### Requirement A
From the pale leek orchid text, list every clade named in the scientific classification.
### Requirement B
According to the pale leek orchid text, what stimulates flowering?
### Requirement C
Pick up the pale leek orchid text after its final sentence and write the next part.

### Text for analysis
»»
Pale leek orchid
- Conservation status: Vulnerable (EPBC Act)

Scientific classification
- Kingdom: Plantae
- Clade: Tracheophytes
- Clade: Angiosperms
- Clade: Monocots
- Order: Asparagales
- Family: Orchidaceae
- Subfamily: Orchidoideae
- Tribe: Diurideae
- Subtribe: Prasophyllinae
- Genus: Prasophyllum
- Species: P. pallidum
- Binomial name: Prasophyllum pallidum Nicholls

= Prasophyllum pallidum =

- Authority: Nicholls
- Conservation status: VU

Species of plant

Prasophyllum pallidum, commonly known as the pale leek orchid, is a species of orchid endemic to a south-eastern South Australia. It has a single tubular leaf and up to thirty green or yellowish-green flowers. It was previously thought to occur in Victoria but records from that state are now recognised as P. roseum.

==Description==
Prasophyllum pallidum is a terrestrial, perennial, deciduous, herb with an underground tuber and a single tube-shaped leaf 150-350 mm long and 3-5 mm wide. Between fifteen and thirty five flowers are well-spaced along a flowering stem 70-100 mm long which reaches to a height of 300-500 mm. The flowers are green or yellowish-green and as with others in the genus, are inverted so that the labellum is above the column rather than below it. The ovary is swollen, realively large compared to the rest of the flower and stands out from the flowering stem. The dorsal sepal is lance-shaped to egg-shaped, 5-7 mm long, about 3 mm wide and slightly dished. The lateral sepals are a similar length to the dorsal sepal but narrower and are free from each other. The petals are 4-5 mm long, about 1 mm wide and curve forwards. The labellum is wedge-shaped to egg-shaped, about 5 mm long and 3 mm wide and turns sharply upwards near its middle. The edges of the labellum are crinkled and there is a pale green, fleshy callus along the centre of the labellum, extending almost to its tip. Flowering occurs from September to November and is stimulated by earlier fires.
««
### Saved entries
»»
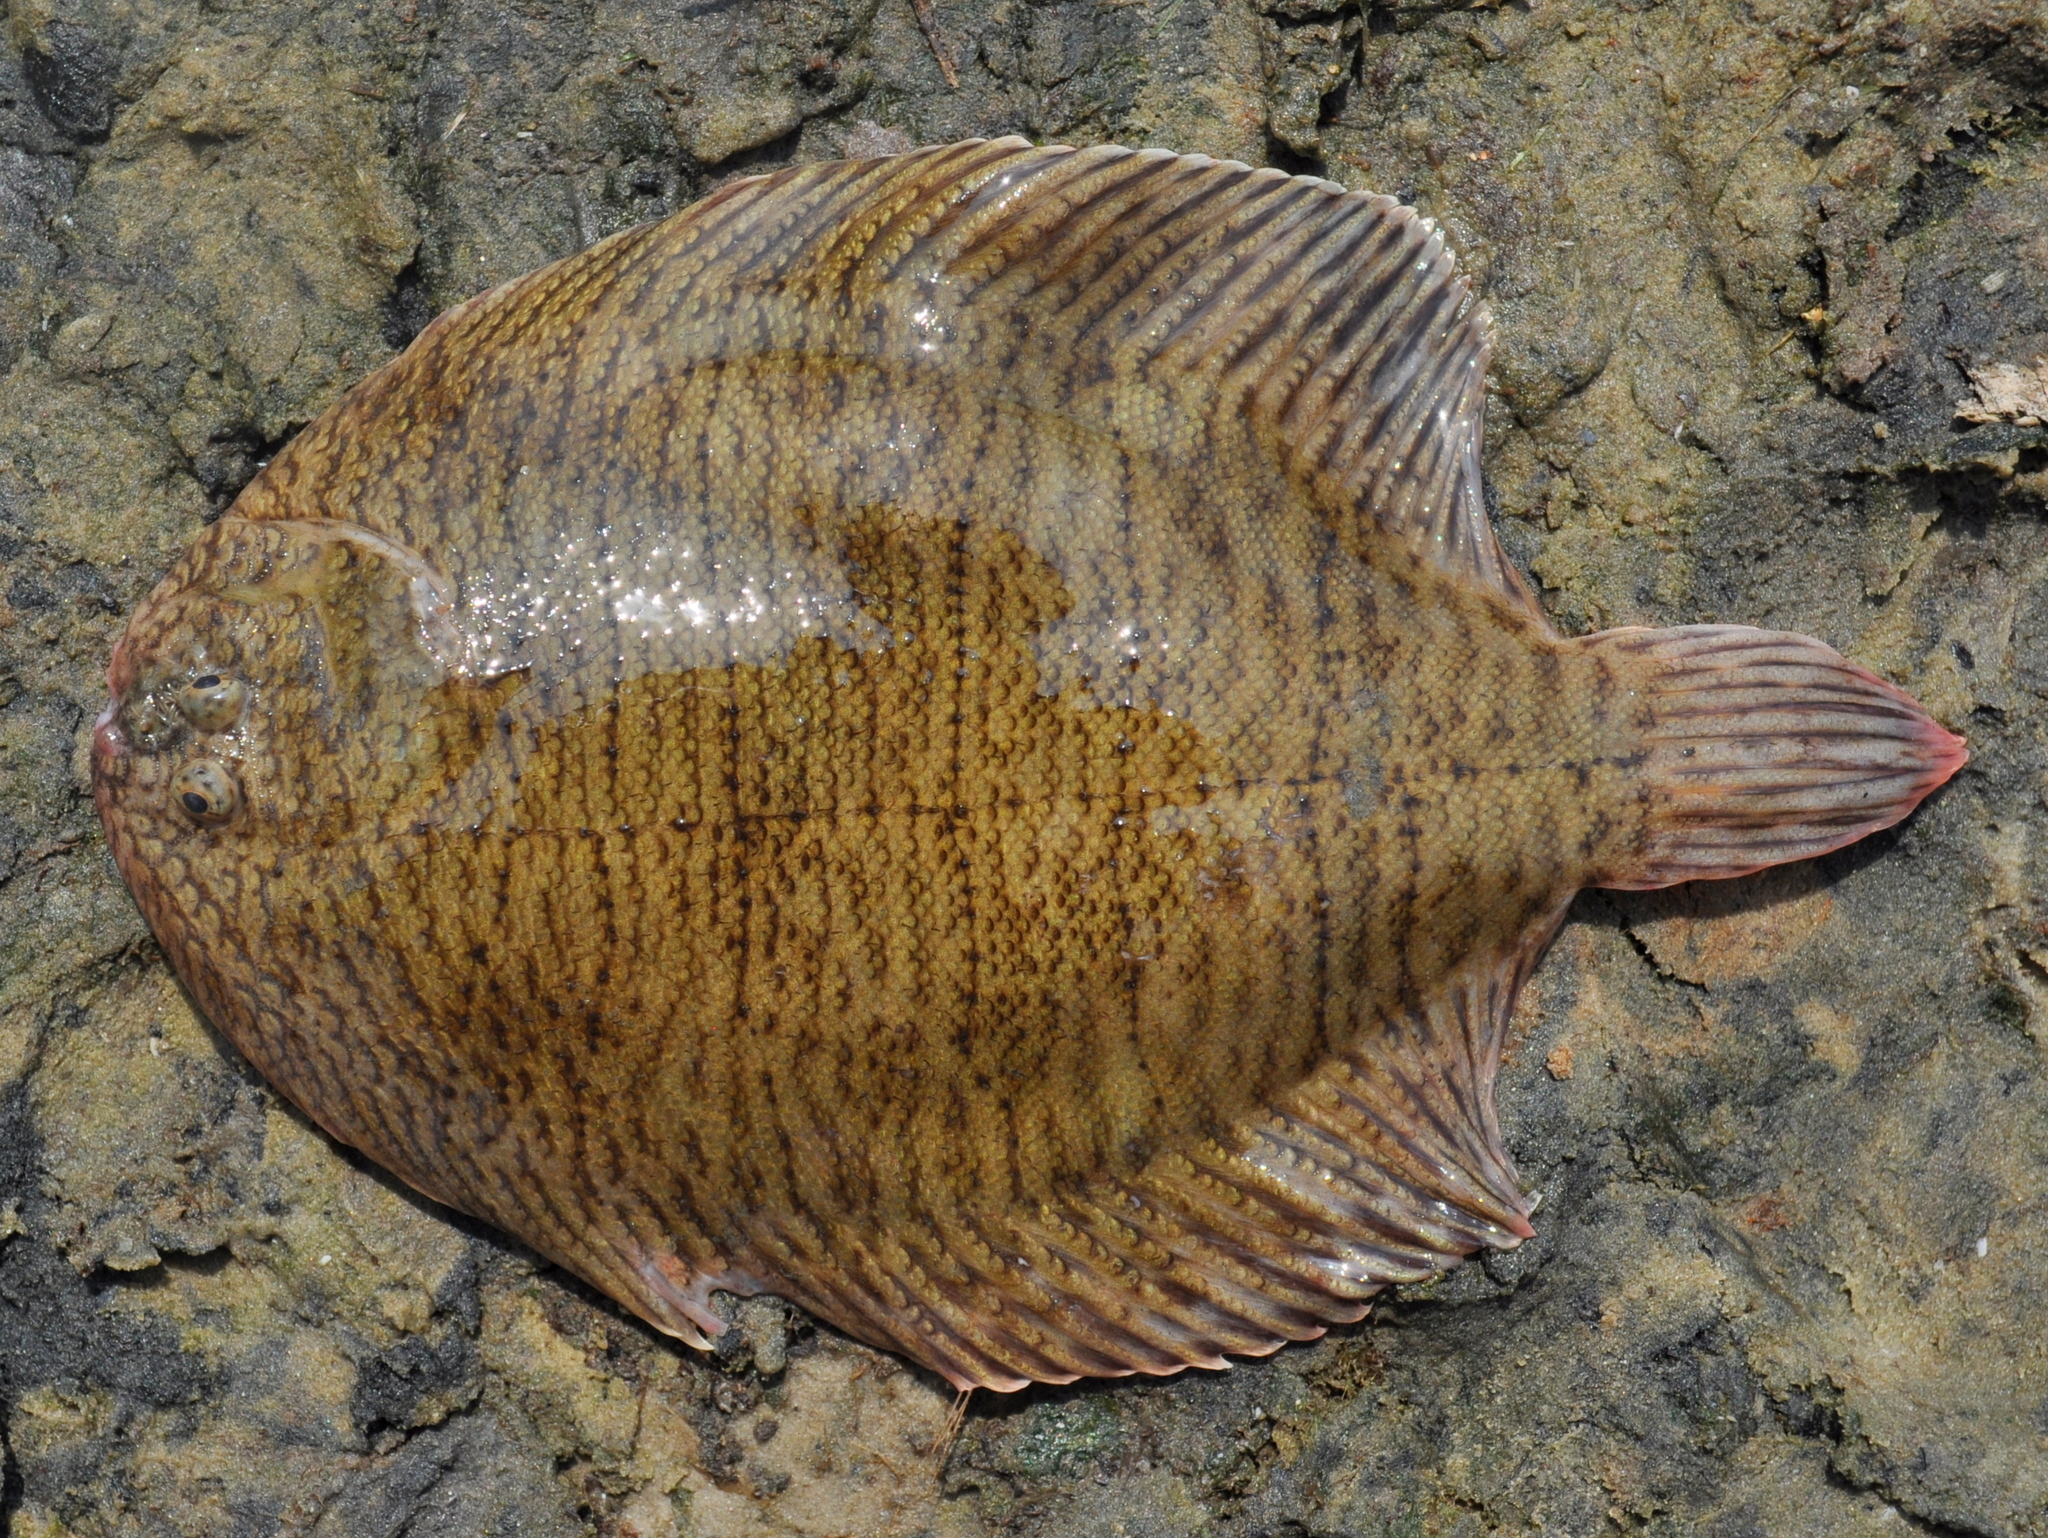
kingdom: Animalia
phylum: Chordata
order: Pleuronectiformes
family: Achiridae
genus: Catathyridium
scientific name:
««
### Written reply A
Tracheophytes, Angiosperms, Monocots

### Written reply B
Earlier fires.

### Written reply C
==Taxonomy and naming==
Prasophyllum pallidum was first formally described in 1930 by William Henry Nicholls and the description was published in The Victorian Naturalist from a specimen collected near Pomonal. The specific epithet (pallidum) is a Latin word meaning "ashen", "pale" or "wan". Specimens collected in Victoria as P. pallidum are now included in P. roseum.

==Distribution and habitat==
The pale leek orchid mostly grows in grassy forest from the Flinders Ranges to the Mount Lofty Ranges.

==Conservation==
Prasophyllum pallidum is listed "Vulnerable" under the Commonwealth Government Environment Protection and Biodiversity Conservation Act 1999 (EPBC) Act and under the South Australian National Parks and Wildlife Act 1972.